Sevgili Meslektaşlerım,
Konu hakkında Danıştay kararı ektedir.
T.C.
DANIŞTAY
Dördüncü Daire
Esas No : 1996/855 Karar No: 1997/647
Özeti :
Hırsızlık nedeniyle tamamı yok olan emtianın zarar yazılması yerindedir. Ancak, çalınma olayı ile sigorta tazminatının ödenmesinin ayrı ayrı yıllarda sözkonusu olması halinde ve çalınan malların işletmeye geri dönüp dönmeyeceği kesinlik kazanmadan, cari dönemde zararın henüz gerçekleştiği kabul edilemez. Bu nedenle, emtianın sene sonunda mevcut gibi gösterilmesi ve ertesi yılda da bir taratan gider diğer taraftan da sigorta tazminatının gelir yazılması gerekir.
Temyiz İsteminde Bulunan : 1-. Vergi Dairesi Müdürlüğü
2-...........................................
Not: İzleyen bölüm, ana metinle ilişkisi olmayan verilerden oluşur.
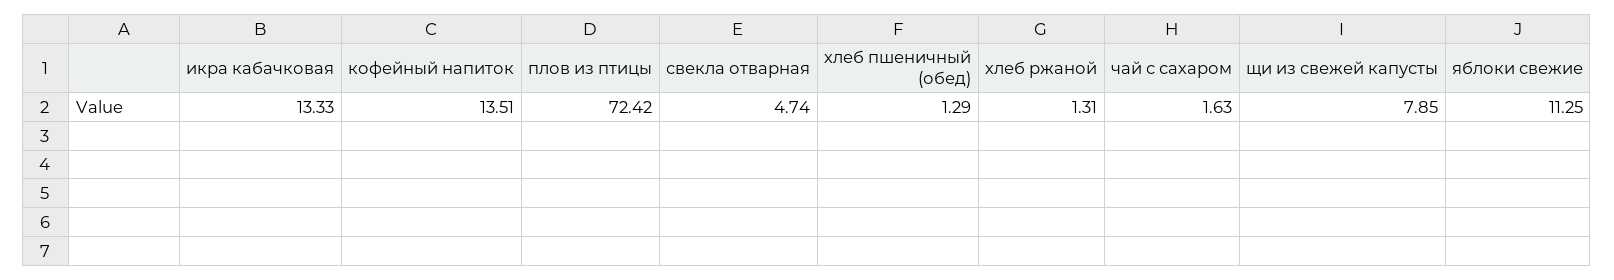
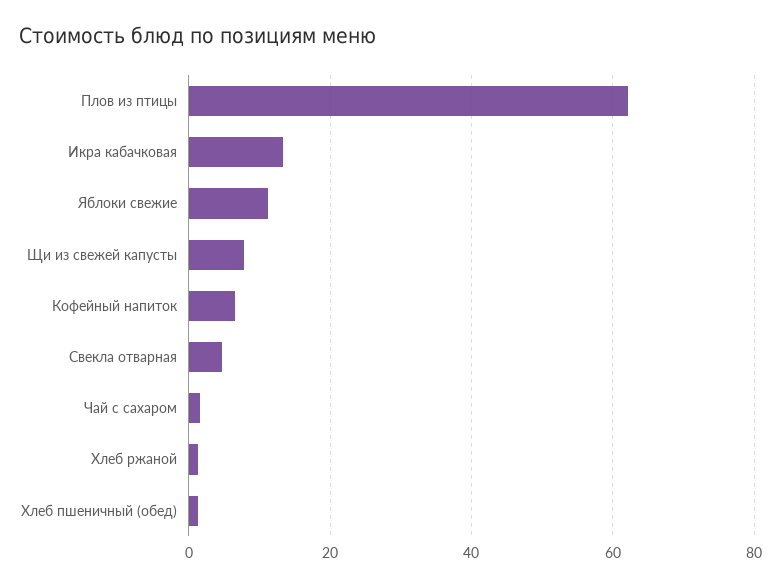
кофейный напиток: 13.51 -> 6
плов из птицы: 72.42 -> 62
1994 yılı işlemleri dönem beyannamesi verilmeden önce incelenen davacı, inceleme raporuyla tespit edilen kazancı ihtirazi kayıtla beyan ederek matrahın 260.230.014.- lira olması gerektiğini ileri sürerek fazla tahakkuk ettirilen Gelir Vergisi ve geçici verginin kaldırılması istemiyle dava açmıştır. ........1. Vergi Mahkemesinin 27.12.1995 günlü ve K: 1995/444 sayılı kararıyla; davacının işyerinde 26.12.1994 tarihinde hırsızlık olayının meydana geldiği, inceleme raporunda çalınan mal bedellerinin işletme hesabı özetinin gelir hanesinde gösterilmesi suretiyle dönem kar ve zararının hesaplandığı, 193 sayılı Gelir Vergisi Kanunu'nun ticari kazancın tespitine ilişkin hükümleriyle 213 sayılı Vergi Usul Kanunu'nun 274, 278 ve 330 uncu madde hükümlerinin birlikte değerlendirilmesi sonunda, hırsızlık sebebiyle tamamı yok olan emtianın zarar yazılacağı ancak, çalınma olayı ile sigorta tazminatının ödenmesinin ayrı yıllarda meydana gelmesi halinde ve çalınan malların işletmeye dönüp dönmeyeceği kesinlik kazanmadan, cari dönemde zararın henüz gerçekleştiği kabul edilemeyeceğinden bu emtianın sene sonunda mevcutmuş gibi gösterilmesi ve ertesi yılda da bir taraftan gider diğer taraftan da sigorta tazminat tutarının gelir kaydı gerektiği, uyuşmazlık konusu olayda da hırsızlığın 26.12.1994 tarihinde meydana geldiği, çalınan mallara ait sigorta tazminatının ise 18.8.1995 tarihinde ödendiği anlaşıldığından incelemede izlenen yöntemin kanuna uygun bulunduğu, buna karşın dönem defter ve belgelerin Mahkemelerince incelenmesinden çalınan mal maliyetinin dava dilekçesinde belirtilen tutarda olduğunun tespit edilmesi nedeniyle bu tutara isabet eden vergilerin kaldırılması gerektiği gerekçesiyle tahakkukun kaldırılmasına karar verilmiştir. Vergi dairesi müdürlüğü, tahakkuk ettirilen vergilerin kanuna ve usule uygun bulunduğunu; davacı ise, çalman mal bedelinin tamamının zarar olduğunun kabulüyle dönem kazancının hesaplanması gerektiğini, dava dilekçesinde bu konudaki takdirin mahkemeye bırakıldığını ileri sürerek kararın bozulmasını istemektedirler.
TÜRK MİLLETİ ADINA
Taraflarca temyiz dilekçelerinde ileri sürülen iddialar, bozulması istenilen kararın dayandığı gerekçeler karşısında, yerinde ve kararın bozulmasını sağlayacak durumda görülmemiştir.
Bu nedenle, taraflar temyiz isteminin reddine 25.2.1997 gününde oybirliğiyle karar verildi.